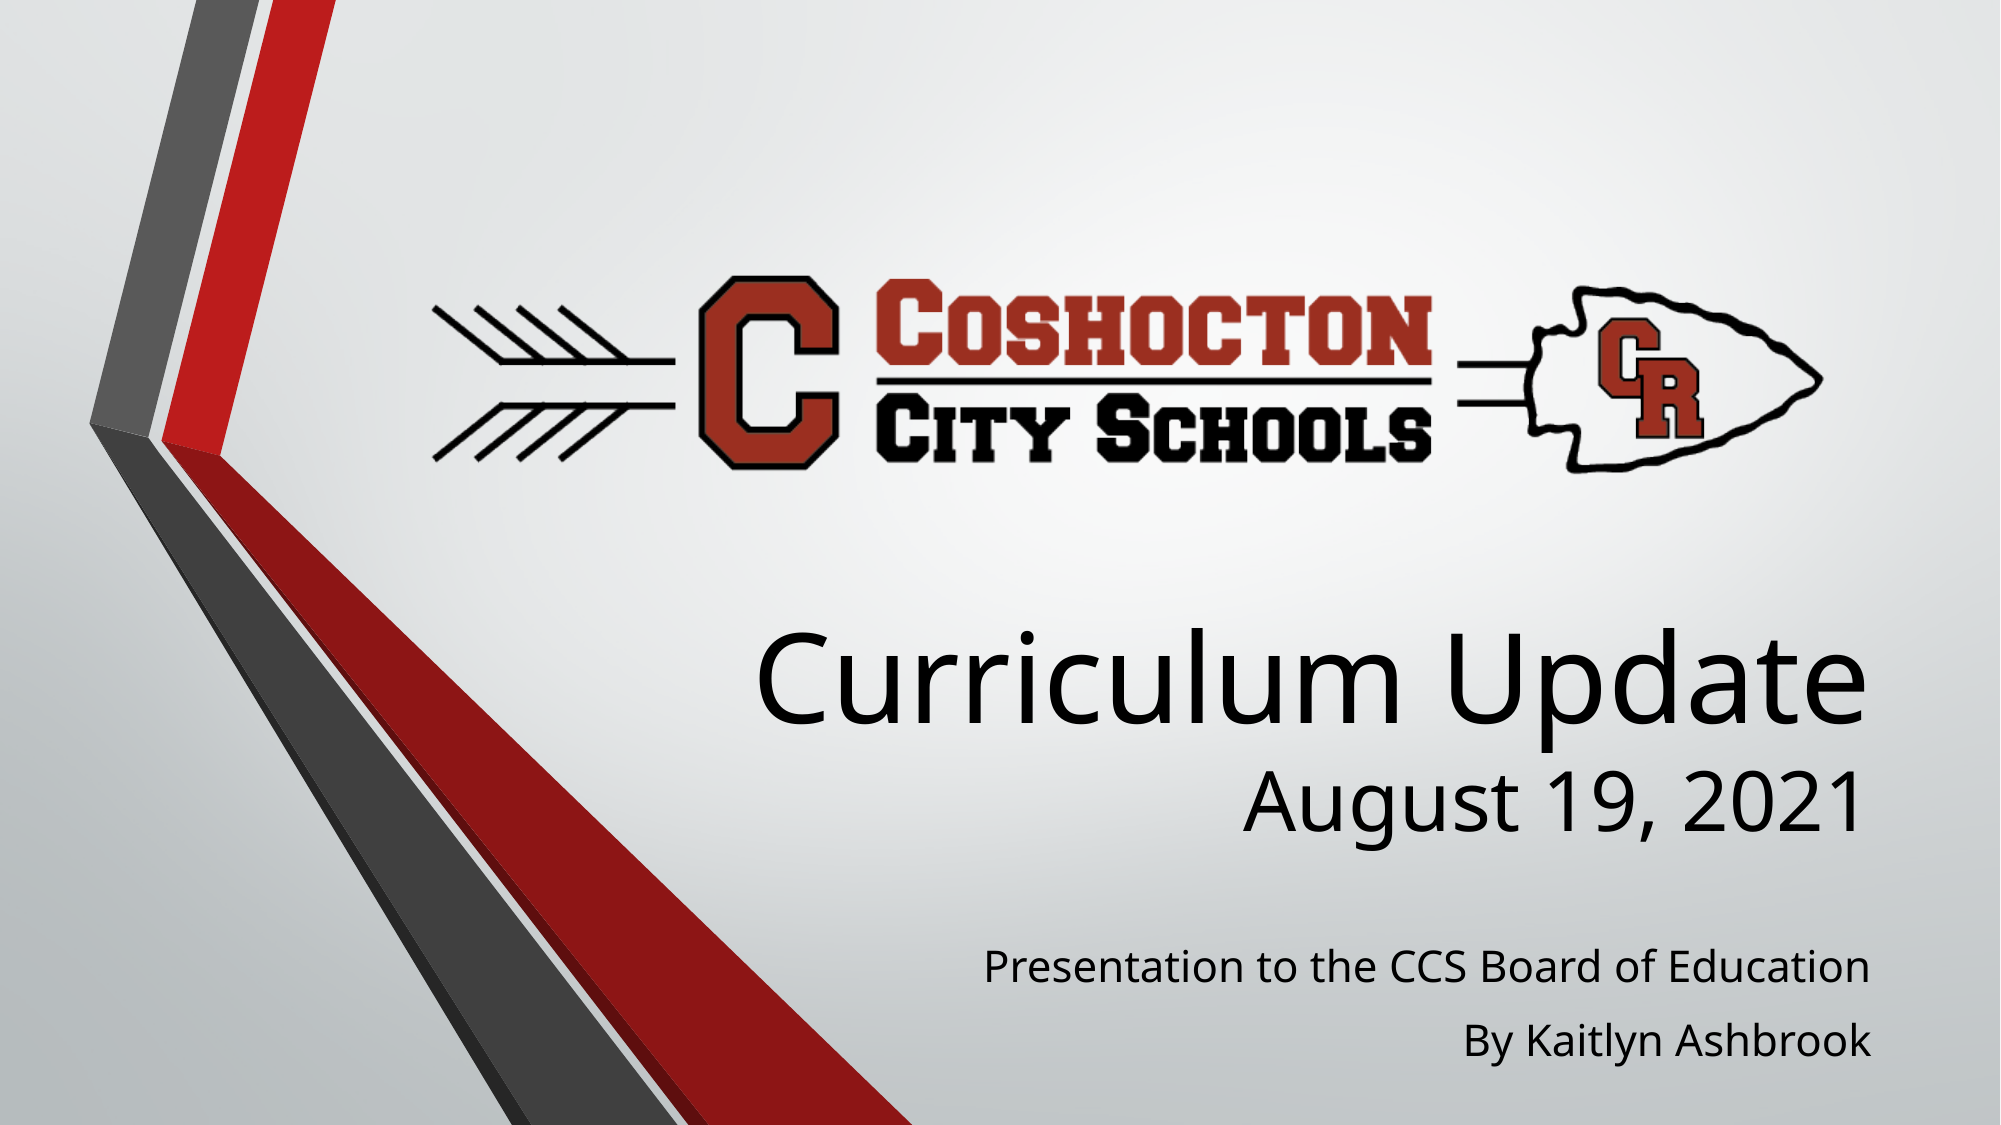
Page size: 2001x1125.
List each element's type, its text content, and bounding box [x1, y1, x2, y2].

title Curriculum Update August 19, 2021 [480, 587, 1887, 856]
picture [395, 242, 1859, 502]
subtitle Presentation to the CCS Board of Education By Kaitlyn Ashbrook [740, 931, 1887, 1125]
——
Would you output each entry exactly and leave the pictures behind?

Page size: 2001x1125.
List each element's type, its text content, and bounding box [x1, y1, x2, y2].

title Curriculum Update August 19, 2021 [480, 587, 1887, 856]
picture [395, 242, 1859, 502]
subtitle Presentation to the CCS Board of Education By Kaitlyn Ashbrook [740, 931, 1887, 1125]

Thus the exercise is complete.